#### [GIVEN RECORDS]
+===+
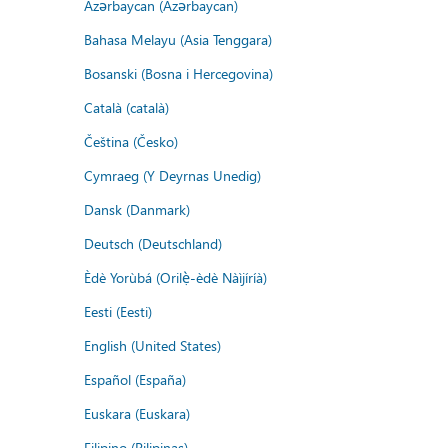
Azərbaycan (Azərbaycan)
Bahasa Melayu (Asia Tenggara)
Bosanski (Bosna i Hercegovina)
Català (català)
Čeština (Česko)
Cymraeg (Y Deyrnas Unedig)
Dansk (Danmark)
Deutsch (Deutschland)
Èdè Yorùbá (Orilẹ̀-èdè Nàìjíríà)
Eesti (Eesti)
English (United States)
Español (España)
Euskara (Euskara)
Filipino (Pilipinas)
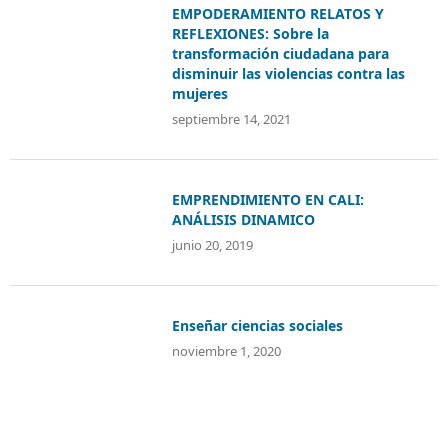
EMPODERAMIENTO RELATOS Y
REFLEXIONES: Sobre la
transformación ciudadana para
disminuir las violencias contra las
mujeres
septiembre 14, 2021
EMPRENDIMIENTO EN CALI:
ANÁLISIS DINAMICO
junio 20, 2019
Enseñar ciencias sociales
noviembre 1, 2020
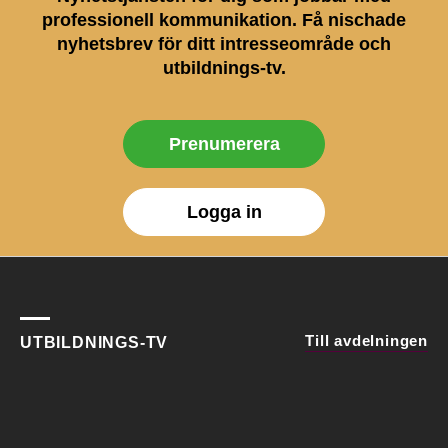
professionell kommunikation. Få nischade
nyhetsbrev för ditt intresseområde och
utbildnings-tv.
Prenumerera
Logga in
Till avdelningen
UTBILDNINGS-TV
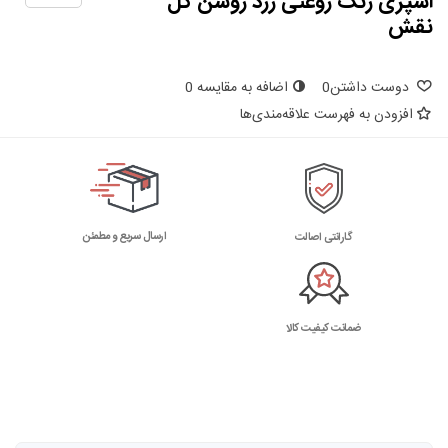
اسپری رنگ روغنی زرد روشن گل
نقش
دوست داشتن
0
اضافه به مقایسه
0
افزودن به فهرست علاقه‌مندی‌ها
ارسال سریع و مطمئن
گارانتی اصالت
ضمانت کیفیت کالا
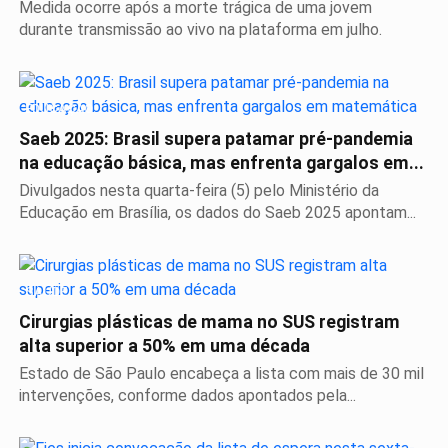
Medida ocorre após a morte trágica de uma jovem
durante transmissão ao vivo na plataforma em julho.
EDUCAÇÃO
Saeb 2025: Brasil supera patamar pré-pandemia
na educação básica, mas enfrenta gargalos em...
Divulgados nesta quarta-feira (5) pelo Ministério da
Educação em Brasília, os dados do Saeb 2025 apontam...
SAÚDE
Cirurgias plásticas de mama no SUS registram
alta superior a 50% em uma década
Estado de São Paulo encabeça a lista com mais de 30 mil
intervenções, conforme dados apontados pela...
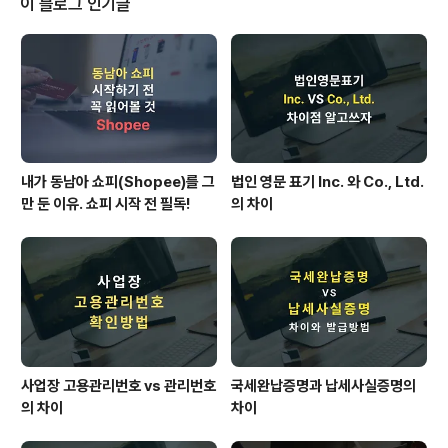
이 블로그 인기글
할 것도 많고, 스타트업에겐 그런 과태료도 부담스럽답니
다. 오늘은 그 중에서도 사업자가 반드시 지켜야 할 의무인
'사업장 법정필수교육'에 대해 알려드리겠습니다. ※ 법정
필수교육은 매년!! 실시해야 하고, 연말까지 실시하지 않을
경우 과태료가 부과되니 주의하시..
내가 동남아 쇼피(Shopee)를 그
법인 영문 표기 Inc. 와 Co., Ltd.
만 둔 이유. 쇼피 시작 전 필독!
의 차이
사업장 고용관리번호 vs 관리번호
국세완납증명과 납세사실증명의
의 차이
차이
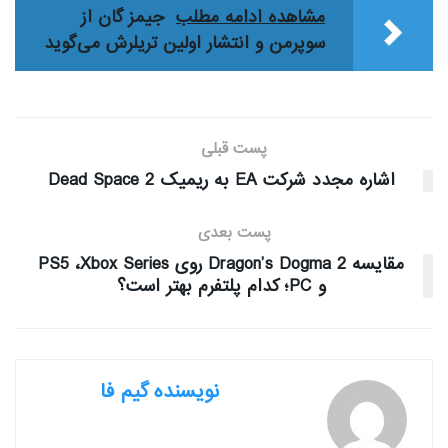
مشاهده ادامه مطلب
جیمز گان از
سوپرمن و انتشار اولین تریلرش می‌گوید
پست قبلی
اشاره مجدد شرکت EA به ریمیک Dead Space 2
پست بعدی
مقایسه Dragon’s Dogma 2 روی PS5 ،Xbox Series
و PC؛ کدام پلتفرم بهتر است؟
نویسنده گیم فا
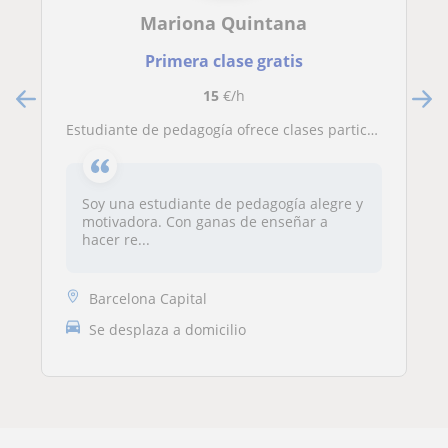
Mariona Quintana
Primera clase gratis
15
€/h
Estudiante de pedagogía ofrece clases particulares de repaso a niños de primaria o la ESO
Soy una estudiante de pedagogía alegre y
motivadora. Con ganas de enseñar a
hacer re...
Barcelona Capital
Se desplaza a domicilio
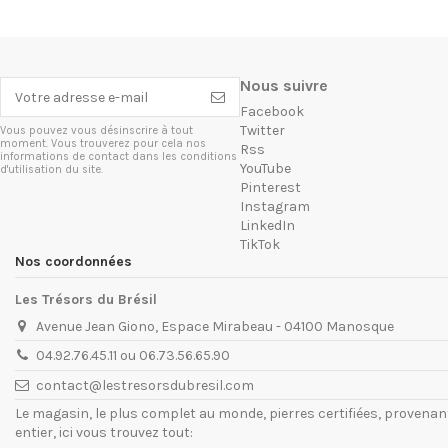
Nous suivre
Facebook
Twitter
Vous pouvez vous désinscrire à tout
moment. Vous trouverez pour cela nos
Rss
informations de contact dans les conditions
YouTube
d'utilisation du site.
Pinterest
Instagram
LinkedIn
TikTok
Nos coordonnées
Les Trésors du Brésil
Avenue Jean Giono, Espace Mirabeau - 04100 Manosque
04.92.76.45.11 ou 06.73.56.65.90
contact@lestresorsdubresil.com
Le magasin, le plus complet au monde, pierres certifiées, provena
entier, ici vous trouvez tout:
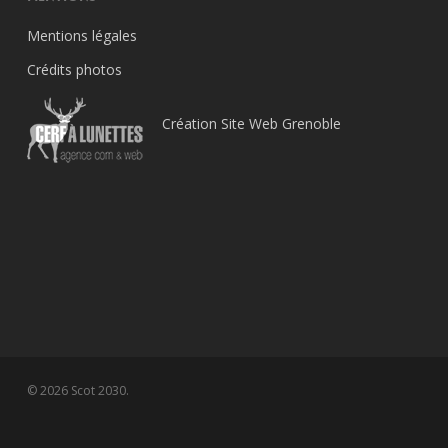
Mentions légales
Crédits photos
Création Site Web Grenoble
© 2026 Scot 2030.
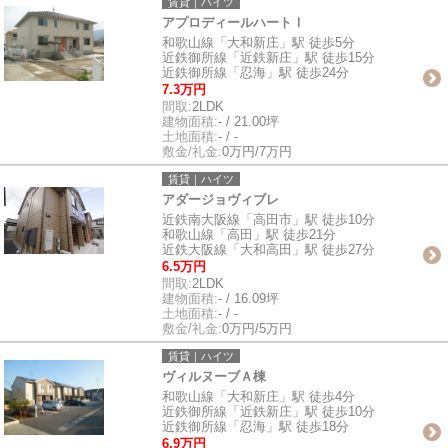
賃貸｜ハイツ
アプロディールハートⅠ
和歌山線「大和新庄」駅 徒歩5分
近鉄御所線「近鉄新庄」駅 徒歩15分
近鉄御所線「忍海」駅 徒歩24分
7.3万円
間取:
2LDK
建物面積:
- / 21.00坪
土地面積:
- / -
敷金/礼金:
0万円/7万円
賃貸｜ハイツ
アダージョヴィブレ
近鉄南大阪線「高田市」駅 徒歩10分
和歌山線「高田」駅 徒歩21分
近鉄大阪線「大和高田」駅 徒歩27分
6.5万円
間取:
2LDK
建物面積:
- / 16.09坪
土地面積:
- / -
敷金/礼金:
0万円/5万円
賃貸｜ハイツ
ヴィルヌーブＡ棟
和歌山線「大和新庄」駅 徒歩4分
近鉄御所線「近鉄新庄」駅 徒歩10分
近鉄御所線「忍海」駅 徒歩18分
6.9万円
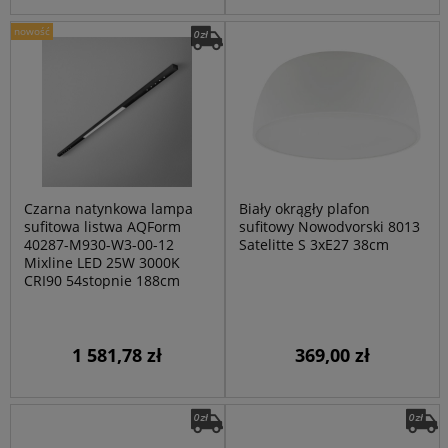
nowość
Czarna natynkowa lampa
Biały okrągły plafon
sufitowa listwa AQForm
sufitowy Nowodvorski 8013
40287-M930-W3-00-12
Satelitte S 3xE27 38cm
Mixline LED 25W 3000K
CRI90 54stopnie 188cm
1 581,78 zł
369,00 zł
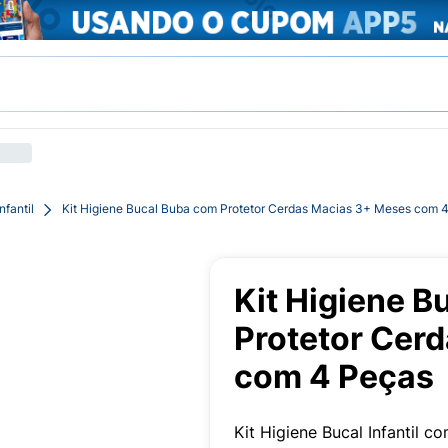
fantil
Kit Higiene Bucal Buba com Protetor Cerdas Macias 3+ Meses com 
Kit Higiene B
Protetor Cer
com 4 Peças
Kit Higiene Bucal Infantil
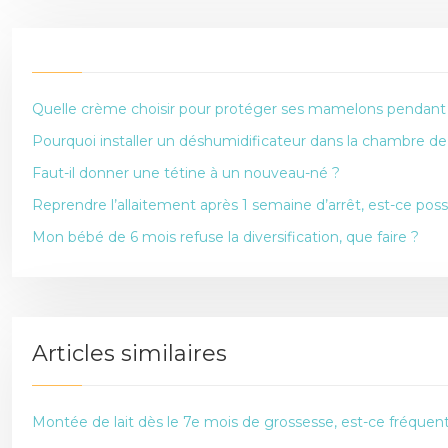
Quelle crème choisir pour protéger ses mamelons pendant l
Pourquoi installer un déshumidificateur dans la chambre d
Faut-il donner une tétine à un nouveau-né ?
Reprendre l’allaitement après 1 semaine d’arrêt, est-ce poss
Mon bébé de 6 mois refuse la diversification, que faire ?
Articles similaires
Montée de lait dès le 7e mois de grossesse, est-ce fréquent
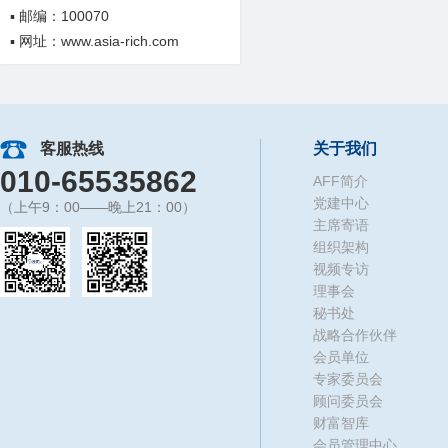
▪ 邮编：100070
▪ 网址：www.asia-rich.com
客服热线
关于我们
010-65535862
AFF简介
党建中心
（上午9：00——晚上21：00）
主席寄语
组织架构
视频专访
理事会
秘书处
战略合作伙伴
会员单位
专家委员会
顾问委员会
财富智库
会员管理中心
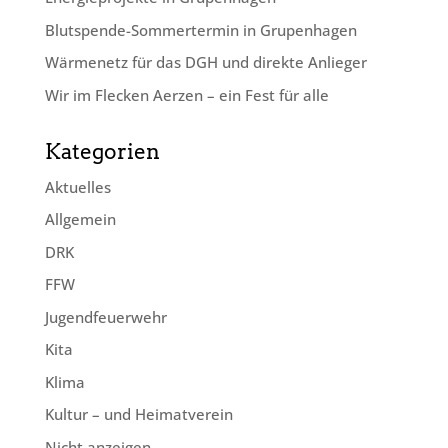
Blutspende-Sommertermin in Grupenhagen
Wärmenetz für das DGH und direkte Anlieger
Wir im Flecken Aerzen – ein Fest für alle
Kategorien
Aktuelles
Allgemein
DRK
FFW
Jugendfeuerwehr
Kita
Klima
Kultur – und Heimatverein
Nicht anzeigen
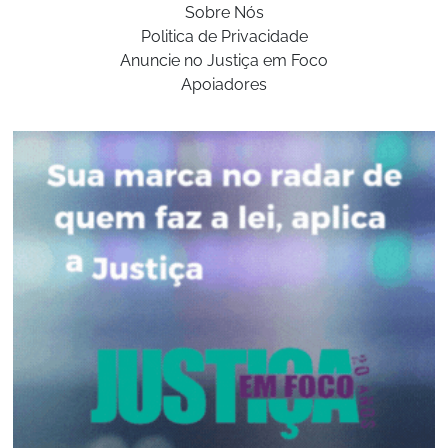
Sobre Nós
Politica de Privacidade
Anuncie no Justiça em Foco
Apoiadores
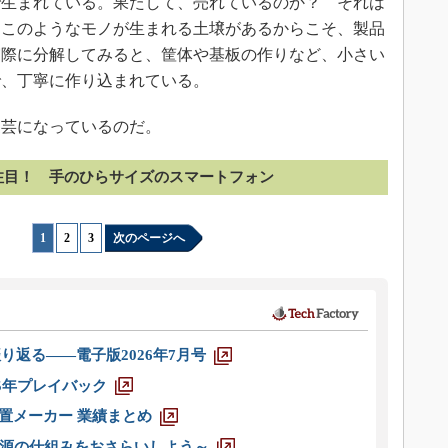
生まれている。果たして、売れているのか？ それは
、このようなモノが生まれる土壌があるからこそ、製品
実際に分解してみると、筐体や基板の作りなど、小さい
で、丁寧に作り込まれている。
芸になっているのだ。
注目！ 手のひらサイズのスマートフォン
1
|
2
|
3
次のページへ
り返る――電子版2026年7月号
025年プレイバック
装置メーカー 業績まとめ
源の仕組みをおさらいしよう～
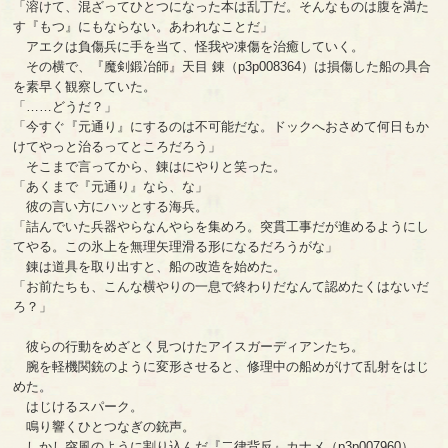
「溶けて、混ざってひとつになった本は乱丁だ。そんなものは腹を満た
す『もつ』にもならない。あわれなことだ」
アエクは負傷兵に手を当て、怪我や凍傷を治癒していく。
その横で、『魔剣鍛冶師』天目 錬（p3p008364）は損傷した船の具合
を素早く観察していた。
「……どうだ？」
「今すぐ『元通り』にするのは不可能だな。ドックへおさめて何日もか
けてやっと治るってところだろう」
そこまで言ってから、錬はにやりと笑った。
「あくまで『元通り』なら、な」
彼の言い方にハッとする海兵。
「詰んでいた兵器やらなんやらを集めろ。突貫工事だが進めるようにし
てやる。この氷上を無理矢理滑る形になるだろうがな」
錬は道具を取り出すと、船の改造を始めた。
「お前たちも、こんな横やりの一息で終わりだなんて認めたくはないだ
ろ？」
彼らの行動をめざとく見つけたアイスガーディアンたち。
腕を軽機関銃のように変形させると、修理中の船めがけて乱射をはじ
めた。
はじけるスパーク。
鳴り響くひとつなぎの銃声。
しかし突風のように割り込んだ『二律背反』カナメ（p3p007960）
+===+
#### [DIRECTIONS]
Copy out every line of text from all the records above exactly, leaving out the picture lines.

#### [SOLUTION FOR THIS TASK]
Azərbaycan (Azərbaycan)
Bahasa Melayu (Asia Tenggara)
Bosanski (Bosna i Hercegovina)
Català (català)
Čeština (Česko)
Cymraeg (Y Deyrnas Unedig)
Dansk (Danmark)
Deutsch (Deutschland)
Èdè Yorùbá (Orilẹ̀-èdè Nàìjíríà)
Eesti (Eesti)
English (United States)
Español (España)
Euskara (Euskara)
Filipino (Pilipinas)
EMPODERAMIENTO RELATOS Y
REFLEXIONES: Sobre la
transformación ciudadana para
disminuir las violencias contra las
mujeres
septiembre 14, 2021
EMPRENDIMIENTO EN CALI:
ANÁLISIS DINAMICO
junio 20, 2019
Enseñar ciencias sociales
noviembre 1, 2020
professionell kommunikation. Få nischade
nyhetsbrev för ditt intresseområde och
utbildnings-tv.
Prenumerera
Logga in
Till avdelningen
UTBILDNINGS-TV
اسپری رنگ روغنی زرد روشن گل
نقش
دوست داشتن
0
اضافه به مقایسه
0
افزودن به فهرست علاقه‌مندی‌ها
ارسال سریع و مطمئن
گارانتی اصالت
ضمانت کیفیت کالا
Medida ocorre após a morte trágica de uma jovem
durante transmissão ao vivo na plataforma em julho.
EDUCAÇÃO
Saeb 2025: Brasil supera patamar pré-pandemia
na educação básica, mas enfrenta gargalos em...
Divulgados nesta quarta-feira (5) pelo Ministério da
Educação em Brasília, os dados do Saeb 2025 apontam...
SAÚDE
Cirurgias plásticas de mama no SUS registram
alta superior a 50% em uma década
Estado de São Paulo encabeça a lista com mais de 30 mil
intervenções, conforme dados apontados pela...
이 블로그 인기글
할 것도 많고, 스타트업에겐 그런 과태료도 부담스럽답니
다. 오늘은 그 중에서도 사업자가 반드시 지켜야 할 의무인
'사업장 법정필수교육'에 대해 알려드리겠습니다. ※ 법정
필수교육은 매년!! 실시해야 하고, 연말까지 실시하지 않을
경우 과태료가 부과되니 주의하시..
내가 동남아 쇼피(Shopee)를 그
법인 영문 표기 Inc. 와 Co., Ltd.
만 둔 이유. 쇼피 시작 전 필독!
의 차이
사업장 고용관리번호 vs 관리번호
국세완납증명과 납세사실증명의
의 차이
차이
مشاهده ادامه مطلب
جیمز گان از
سوپرمن و انتشار اولین تریلرش می‌گوید
پست قبلی
اشاره مجدد شرکت EA به ریمیک Dead Space 2
پست بعدی
مقایسه Dragon’s Dogma 2 روی PS5 ،Xbox Series
و PC؛ کدام پلتفرم بهتر است؟
نویسنده گیم فا
Mariona Quintana
Primera clase gratis
15
€/h
Estudiante de pedagogía ofrece clases particulares de repaso a niños de primaria o la ESO
Soy una estudiante de pedagogía alegre y
motivadora. Con ganas de enseñar a
hacer re...
Barcelona Capital
Se desplaza a domicilio
Nous suivre
Facebook
Twitter
Vous pouvez vous désinscrire à tout
moment. Vous trouverez pour cela nos
Rss
informations de contact dans les conditions
YouTube
d'utilisation du site.
Pinterest
Instagram
LinkedIn
TikTok
Nos coordonnées
Les Trésors du Brésil
Avenue Jean Giono, Espace Mirabeau - 04100 Manosque
04.92.76.45.11 ou 06.73.56.65.90
contact@lestresorsdubresil.com
Le magasin, le plus complet au monde, pierres certifiées, provena
entier, ici vous trouvez tout:
Mentions légales
Crédits photos
Création Site Web Grenoble
© 2026 Scot 2030.
賃貸｜ハイツ
アプロディールハートⅠ
和歌山線「大和新庄」駅 徒歩5分
近鉄御所線「近鉄新庄」駅 徒歩15分
近鉄御所線「忍海」駅 徒歩24分
7.3万円
間取:
2LDK
建物面積:
- / 21.00坪
土地面積:
- / -
敷金/礼金:
0万円/7万円
賃貸｜ハイツ
アダージョヴィブレ
近鉄南大阪線「高田市」駅 徒歩10分
和歌山線「高田」駅 徒歩21分
近鉄大阪線「大和高田」駅 徒歩27分
6.5万円
間取:
2LDK
建物面積:
- / 16.09坪
土地面積:
- / -
敷金/礼金:
0万円/5万円
賃貸｜ハイツ
ヴィルヌーブＡ棟
和歌山線「大和新庄」駅 徒歩4分
近鉄御所線「近鉄新庄」駅 徒歩10分
近鉄御所線「忍海」駅 徒歩18分
6.9万円
nowość
Czarna natynkowa lampa
Biały okrągły plafon
sufitowa listwa AQForm
sufitowy Nowodvorski 8013
40287-M930-W3-00-12
Satelitte S 3xE27 38cm
Mixline LED 25W 3000K
CRI90 54stopnie 188cm
1 581,78 zł
369,00 zł
fantil
Kit Higiene Bucal Buba com Protetor Cerdas Macias 3+ Meses com 
Kit Higiene B
Protetor Cer
com 4 Peças
Kit Higiene Bucal Infantil
Quelle crème choisir pour protéger ses mamelons pendant l
Pourquoi installer un déshumidificateur dans la chambre d
Faut-il donner une tétine à un nouveau-né ?
Reprendre l’allaitement après 1 semaine d’arrêt, est-ce poss
Mon bébé de 6 mois refuse la diversification, que faire ?
Articles similaires
Montée de lait dès le 7e mois de grossesse, est-ce fréquent
▪ 邮编：100070
▪ 网址：www.asia-rich.com
客服热线
关于我们
010-65535862
AFF简介
党建中心
（上午9：00——晚上21：00）
主席寄语
组织架构
视频专访
理事会
秘书处
战略合作伙伴
会员单位
专家委员会
顾问委员会
财富智库
会员管理中心
Blutspende-Sommertermin in Grupenhagen
Wärmenetz für das DGH und direkte Anlieger
Wir im Flecken Aerzen – ein Fest für alle
Kategorien
Aktuelles
Allgemein
DRK
FFW
Jugendfeuerwehr
Kita
Klima
Kultur – und Heimatverein
Nicht anzeigen
Sobre Nós
Politica de Privacidade
Anuncie no Justiça em Foco
Apoiadores
生まれている。果たして、売れているのか？ それは
、このようなモノが生まれる土壌があるからこそ、製品
実際に分解してみると、筐体や基板の作りなど、小さい
で、丁寧に作り込まれている。
芸になっているのだ。
注目！ 手のひらサイズのスマートフォン
1
|
2
|
3
次のページへ
り返る――電子版2026年7月号
025年プレイバック
装置メーカー 業績まとめ
源の仕組みをおさらいしよう～
「溶けて、混ざってひとつになった本は乱丁だ。そんなものは腹を満た
す『もつ』にもならない。あわれなことだ」
アエクは負傷兵に手を当て、怪我や凍傷を治癒していく。
その横で、『魔剣鍛冶師』天目 錬（p3p008364）は損傷した船の具合
を素早く観察していた。
「……どうだ？」
「今すぐ『元通り』にするのは不可能だな。ドックへおさめて何日もか
けてやっと治るってところだろう」
そこまで言ってから、錬はにやりと笑った。
「あくまで『元通り』なら、な」
彼の言い方にハッとする海兵。
「詰んでいた兵器やらなんやらを集めろ。突貫工事だが進めるようにし
てやる。この氷上を無理矢理滑る形になるだろうがな」
錬は道具を取り出すと、船の改造を始めた。
「お前たちも、こんな横やりの一息で終わりだなんて認めたくはないだ
ろ？」
彼らの行動をめざとく見つけたアイスガーディアンたち。
腕を軽機関銃のように変形させると、修理中の船めがけて乱射をはじ
めた。
はじけるスパーク。
鳴り響くひとつなぎの銃声。
しかし突風のように割り込んだ『二律背反』カナメ（p3p007960）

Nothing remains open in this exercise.